Yesterday’s article on Coors in Intelligent Enterprise piqued my interest by combining beer and BPM, although I confess that I am highly unlikely to drink an American beer regardless of how efficiently it is delivered.
What I found particularly interesting is the description of how they first approached their BPM efforts, starting in 2000. They have a Director of Business Process Management, who by their own description was “spearheading an IT-led supply chain improvement project, but the team wasn’t collaborating with business users”. Did someone make a mistake about this guy’s title by using the word “business” in it, when he was actually an IT person working on an IT project with little or no business interaction? At the same time, they hired a business architect to do process modelling, but with no coordination with the related IT project.

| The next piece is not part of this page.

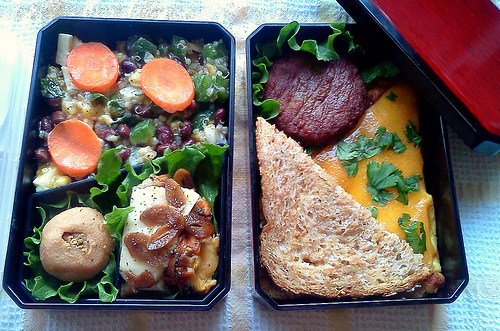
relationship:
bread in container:
[257, 119, 363, 287] [245, 23, 470, 311]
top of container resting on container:
[361, 3, 499, 99] [245, 23, 470, 311]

The story has a happy ending: boy meets girl and they share business process models to great success. However, this same story is playing out in organizations everywhere, and many are far from a happy ending. Due to the inclusion of all manner of application integration and middleware products under the global BPM naming umbrella, many “BPM” projects start as IT-only EAI, with little or no communication with the business side of the organization, and allow IT to seize control of all subsequent BPM projects. BPM products are selected based on IT’s criteria, then “business process management” projects are built purely by IT, with sufficient arrogance to believe that they understand enough about the business that they don’t need interaction with the business units.
These organizations inevitably end up wondering why the success rate of their BPM projects is so low. It’s simple: they need to put the “business” back in BPM.